C'est parti donc pour quelques jours en tant que benevoles pour un projet de sauvegarde des tortues marines :
http://asvocr.org/leer.php/58

Le premier contact avec l'equipe de volontaires est plutot froid. On avait deja constate en arrivant au volontariat pour les ours andins qu'il n'etait pas facile d'arriver dans une equipe deja constituee, mais cette fois-ci, c'est le groupe lui meme qui semble ni tres soude, ni tres bavard.

L'apres-midi est consacre a recuperer un maximum de sable et a l'apporter dans la "nurserie", l'endroit ou l'on enterre les oeufs des tortues en attendant leur eclosion. Creuser et porter des sacs de sable par 35 degres a l'ombre, on a connu plus facile, mais c'est pour la bonne cause. On arrive bientot a la saison des pluies et la pluie creuse le sable et risque a force de mettre les oeufs a jour. Il faut donc avoir une reserve suffisante pour s'assurer que ca ne se produise pas.

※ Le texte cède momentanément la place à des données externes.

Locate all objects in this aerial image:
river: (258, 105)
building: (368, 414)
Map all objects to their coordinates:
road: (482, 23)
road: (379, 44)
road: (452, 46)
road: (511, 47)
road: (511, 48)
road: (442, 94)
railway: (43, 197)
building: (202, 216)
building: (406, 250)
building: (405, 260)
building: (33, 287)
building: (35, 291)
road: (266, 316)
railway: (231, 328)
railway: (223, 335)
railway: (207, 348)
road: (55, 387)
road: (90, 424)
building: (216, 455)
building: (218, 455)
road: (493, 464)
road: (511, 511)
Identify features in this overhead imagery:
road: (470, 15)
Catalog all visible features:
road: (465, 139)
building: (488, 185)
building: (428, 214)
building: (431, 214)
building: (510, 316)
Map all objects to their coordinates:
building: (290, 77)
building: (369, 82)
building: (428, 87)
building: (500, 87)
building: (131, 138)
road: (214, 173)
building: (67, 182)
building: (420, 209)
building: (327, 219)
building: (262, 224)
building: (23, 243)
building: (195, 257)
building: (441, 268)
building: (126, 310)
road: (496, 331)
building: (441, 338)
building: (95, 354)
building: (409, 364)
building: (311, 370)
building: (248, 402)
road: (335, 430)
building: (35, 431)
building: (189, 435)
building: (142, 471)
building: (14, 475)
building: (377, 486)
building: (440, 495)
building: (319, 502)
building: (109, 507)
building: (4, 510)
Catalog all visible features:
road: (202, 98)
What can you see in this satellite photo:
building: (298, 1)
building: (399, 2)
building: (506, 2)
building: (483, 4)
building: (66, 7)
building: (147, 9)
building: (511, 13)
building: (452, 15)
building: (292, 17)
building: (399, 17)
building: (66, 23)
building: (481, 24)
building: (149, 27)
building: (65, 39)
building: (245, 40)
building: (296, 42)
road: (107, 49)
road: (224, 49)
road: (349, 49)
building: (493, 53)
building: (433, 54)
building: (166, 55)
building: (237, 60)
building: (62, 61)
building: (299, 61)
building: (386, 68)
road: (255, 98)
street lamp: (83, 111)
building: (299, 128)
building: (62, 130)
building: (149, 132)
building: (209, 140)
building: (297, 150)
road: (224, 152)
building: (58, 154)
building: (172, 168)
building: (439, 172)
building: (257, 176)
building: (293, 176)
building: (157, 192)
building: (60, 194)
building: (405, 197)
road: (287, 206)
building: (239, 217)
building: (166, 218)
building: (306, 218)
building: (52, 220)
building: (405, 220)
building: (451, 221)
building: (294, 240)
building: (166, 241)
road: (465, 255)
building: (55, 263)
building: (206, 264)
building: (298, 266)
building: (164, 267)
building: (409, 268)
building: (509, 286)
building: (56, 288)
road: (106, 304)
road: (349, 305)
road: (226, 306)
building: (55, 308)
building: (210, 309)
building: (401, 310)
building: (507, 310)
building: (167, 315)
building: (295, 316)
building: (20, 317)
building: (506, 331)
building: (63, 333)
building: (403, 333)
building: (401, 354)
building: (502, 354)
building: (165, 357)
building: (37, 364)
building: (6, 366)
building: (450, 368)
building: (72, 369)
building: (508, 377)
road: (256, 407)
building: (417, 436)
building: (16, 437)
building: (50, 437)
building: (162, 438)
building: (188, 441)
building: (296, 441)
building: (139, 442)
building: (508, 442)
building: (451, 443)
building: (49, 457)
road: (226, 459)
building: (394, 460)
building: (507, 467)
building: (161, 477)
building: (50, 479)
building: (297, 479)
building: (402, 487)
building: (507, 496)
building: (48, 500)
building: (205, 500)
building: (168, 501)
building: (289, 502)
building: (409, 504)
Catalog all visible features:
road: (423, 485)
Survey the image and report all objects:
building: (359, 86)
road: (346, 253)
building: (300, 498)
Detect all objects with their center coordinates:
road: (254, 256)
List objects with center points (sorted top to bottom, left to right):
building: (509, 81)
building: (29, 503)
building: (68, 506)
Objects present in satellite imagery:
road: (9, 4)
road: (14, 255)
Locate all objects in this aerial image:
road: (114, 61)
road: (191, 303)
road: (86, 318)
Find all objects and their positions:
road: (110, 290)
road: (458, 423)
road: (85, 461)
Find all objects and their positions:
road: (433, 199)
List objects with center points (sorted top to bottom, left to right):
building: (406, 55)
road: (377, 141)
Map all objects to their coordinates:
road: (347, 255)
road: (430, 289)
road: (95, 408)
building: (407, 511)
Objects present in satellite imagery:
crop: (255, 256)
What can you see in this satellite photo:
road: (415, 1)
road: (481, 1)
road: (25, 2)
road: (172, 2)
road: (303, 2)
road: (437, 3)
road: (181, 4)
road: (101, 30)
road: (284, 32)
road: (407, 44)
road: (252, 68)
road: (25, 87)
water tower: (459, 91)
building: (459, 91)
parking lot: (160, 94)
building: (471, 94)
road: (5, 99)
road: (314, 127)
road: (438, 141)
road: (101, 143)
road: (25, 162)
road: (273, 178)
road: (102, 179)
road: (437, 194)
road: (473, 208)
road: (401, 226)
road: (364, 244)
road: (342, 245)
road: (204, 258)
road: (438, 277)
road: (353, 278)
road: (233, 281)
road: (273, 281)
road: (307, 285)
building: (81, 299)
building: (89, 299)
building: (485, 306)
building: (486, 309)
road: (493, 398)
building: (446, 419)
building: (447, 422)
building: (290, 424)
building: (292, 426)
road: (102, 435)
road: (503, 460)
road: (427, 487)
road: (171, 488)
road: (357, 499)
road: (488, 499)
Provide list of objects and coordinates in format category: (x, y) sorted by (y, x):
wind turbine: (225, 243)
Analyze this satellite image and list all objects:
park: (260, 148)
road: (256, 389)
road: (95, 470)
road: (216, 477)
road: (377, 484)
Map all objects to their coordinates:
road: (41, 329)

Le gros du travail se fait neanmoins la nuit. C'est a ce moment que les tortues viennent deposer leurs oeufs et que les bebes decident de sortir. Des gardes de deux heures sont donc organises pour surveiller les nids. Une patrouille sur la plage entre maree haute et maree basse est egalement prevue.

Les plannings sont rapidement faits. Je suis de surveillance a la nurserie de 20h a 22h et Franck prend les deux heures suivantes.
Ca ne me suffit pas. Etre la et avoir l'opportunite d'assister a la ponte de tortues est bien plus forte que le sommeil et je demande egalement si nous pouvons nous joindre a la patrouille sur la plage a 1h du matin. Aucun probleme me dit-on. Les chances sont faibles, ce n'est pas la bonne saison pour les tortues. Juin, juillet sont les meilleurs mois en fait. En ce moment, ils ont environ une a deux pontes par semaine, mais arrivent souvent apres et trouvent les nids sans avoir vu les tortues. On verra bien.

Je fais donc les deux premieres heures avec Maura, une hollandaise qui vient aussi d'arriver. On discute un peu. Elle me raconte ses autres benevolats au Costa Rica dans les parcs nationaux de Corcovado et d'Arenal, toujours avec la meme association, l'ASVO. On fait nos rondes toutes les 20 minutes avec une lumiere rouge pour ne pas deranger les tortues tres sensibles a la lumiere. Utiliser une lumiere normale risquerait de leur faire penser que nous sommes en plein jour et qu'il ne faut pas sortir. En tout cas, pas de succes, il ne se passera rien.
On va se coucher et on reveille Franck et Amy, une americaine qui ne voulait pas rentrer a l'universite tout de suite et qui a decide de partir voyager d'abord en promettant a son pere de se mettre aux etudes a l'age de 25 ans. Pas plus de succes pour eux.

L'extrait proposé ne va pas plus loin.